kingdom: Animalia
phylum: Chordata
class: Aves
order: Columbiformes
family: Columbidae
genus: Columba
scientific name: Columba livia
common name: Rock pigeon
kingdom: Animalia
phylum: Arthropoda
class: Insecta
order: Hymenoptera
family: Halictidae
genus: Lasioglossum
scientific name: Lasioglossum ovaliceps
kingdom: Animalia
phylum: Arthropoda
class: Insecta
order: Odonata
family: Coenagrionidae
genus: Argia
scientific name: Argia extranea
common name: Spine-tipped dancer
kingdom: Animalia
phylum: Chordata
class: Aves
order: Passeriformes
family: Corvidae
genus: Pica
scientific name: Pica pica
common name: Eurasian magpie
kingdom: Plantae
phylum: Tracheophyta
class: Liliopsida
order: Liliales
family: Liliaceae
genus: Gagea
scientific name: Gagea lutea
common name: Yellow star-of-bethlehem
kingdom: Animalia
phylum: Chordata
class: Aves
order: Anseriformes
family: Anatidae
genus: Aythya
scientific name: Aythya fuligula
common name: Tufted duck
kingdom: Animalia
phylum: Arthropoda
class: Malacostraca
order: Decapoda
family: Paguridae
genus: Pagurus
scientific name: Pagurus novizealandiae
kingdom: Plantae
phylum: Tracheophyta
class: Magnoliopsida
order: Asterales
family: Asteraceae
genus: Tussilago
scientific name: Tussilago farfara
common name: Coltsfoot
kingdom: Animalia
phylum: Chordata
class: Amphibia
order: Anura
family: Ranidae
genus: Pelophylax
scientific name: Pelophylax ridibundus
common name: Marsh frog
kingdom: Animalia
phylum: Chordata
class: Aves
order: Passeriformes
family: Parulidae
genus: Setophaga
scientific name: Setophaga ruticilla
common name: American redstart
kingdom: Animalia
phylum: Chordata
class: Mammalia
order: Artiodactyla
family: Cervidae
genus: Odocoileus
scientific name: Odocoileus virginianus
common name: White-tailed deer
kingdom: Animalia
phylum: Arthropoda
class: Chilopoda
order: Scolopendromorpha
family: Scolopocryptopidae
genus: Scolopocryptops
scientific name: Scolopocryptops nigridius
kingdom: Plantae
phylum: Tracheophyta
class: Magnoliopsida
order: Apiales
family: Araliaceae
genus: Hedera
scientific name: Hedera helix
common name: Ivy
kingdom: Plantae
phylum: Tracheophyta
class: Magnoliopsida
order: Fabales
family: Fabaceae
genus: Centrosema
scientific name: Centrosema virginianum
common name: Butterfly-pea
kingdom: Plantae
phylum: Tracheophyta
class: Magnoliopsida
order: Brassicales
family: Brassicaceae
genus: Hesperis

:::::

**Exercise requirements:** Copy every line of the material, swapping "phylum" for "division" and leaving everything else untouched.

**Exercise output:**
kingdom: Animalia
division: Chordata
class: Aves
order: Columbiformes
family: Columbidae
genus: Columba
scientific name: Columba livia
common name: Rock pigeon
kingdom: Animalia
division: Arthropoda
class: Insecta
order: Hymenoptera
family: Halictidae
genus: Lasioglossum
scientific name: Lasioglossum ovaliceps
kingdom: Animalia
division: Arthropoda
class: Insecta
order: Odonata
family: Coenagrionidae
genus: Argia
scientific name: Argia extranea
common name: Spine-tipped dancer
kingdom: Animalia
division: Chordata
class: Aves
order: Passeriformes
family: Corvidae
genus: Pica
scientific name: Pica pica
common name: Eurasian magpie
kingdom: Plantae
division: Tracheophyta
class: Liliopsida
order: Liliales
family: Liliaceae
genus: Gagea
scientific name: Gagea lutea
common name: Yellow star-of-bethlehem
kingdom: Animalia
division: Chordata
class: Aves
order: Anseriformes
family: Anatidae
genus: Aythya
scientific name: Aythya fuligula
common name: Tufted duck
kingdom: Animalia
division: Arthropoda
class: Malacostraca
order: Decapoda
family: Paguridae
genus: Pagurus
scientific name: Pagurus novizealandiae
kingdom: Plantae
division: Tracheophyta
class: Magnoliopsida
order: Asterales
family: Asteraceae
genus: Tussilago
scientific name: Tussilago farfara
common name: Coltsfoot
kingdom: Animalia
division: Chordata
class: Amphibia
order: Anura
family: Ranidae
genus: Pelophylax
scientific name: Pelophylax ridibundus
common name: Marsh frog
kingdom: Animalia
division: Chordata
class: Aves
order: Passeriformes
family: Parulidae
genus: Setophaga
scientific name: Setophaga ruticilla
common name: American redstart
kingdom: Animalia
division: Chordata
class: Mammalia
order: Artiodactyla
family: Cervidae
genus: Odocoileus
scientific name: Odocoileus virginianus
common name: White-tailed deer
kingdom: Animalia
division: Arthropoda
class: Chilopoda
order: Scolopendromorpha
family: Scolopocryptopidae
genus: Scolopocryptops
scientific name: Scolopocryptops nigridius
kingdom: Plantae
division: Tracheophyta
class: Magnoliopsida
order: Apiales
family: Araliaceae
genus: Hedera
scientific name: Hedera helix
common name: Ivy
kingdom: Plantae
division: Tracheophyta
class: Magnoliopsida
order: Fabales
family: Fabaceae
genus: Centrosema
scientific name: Centrosema virginianum
common name: Butterfly-pea
kingdom: Plantae
division: Tracheophyta
class: Magnoliopsida
order: Brassicales
family: Brassicaceae
genus: Hesperis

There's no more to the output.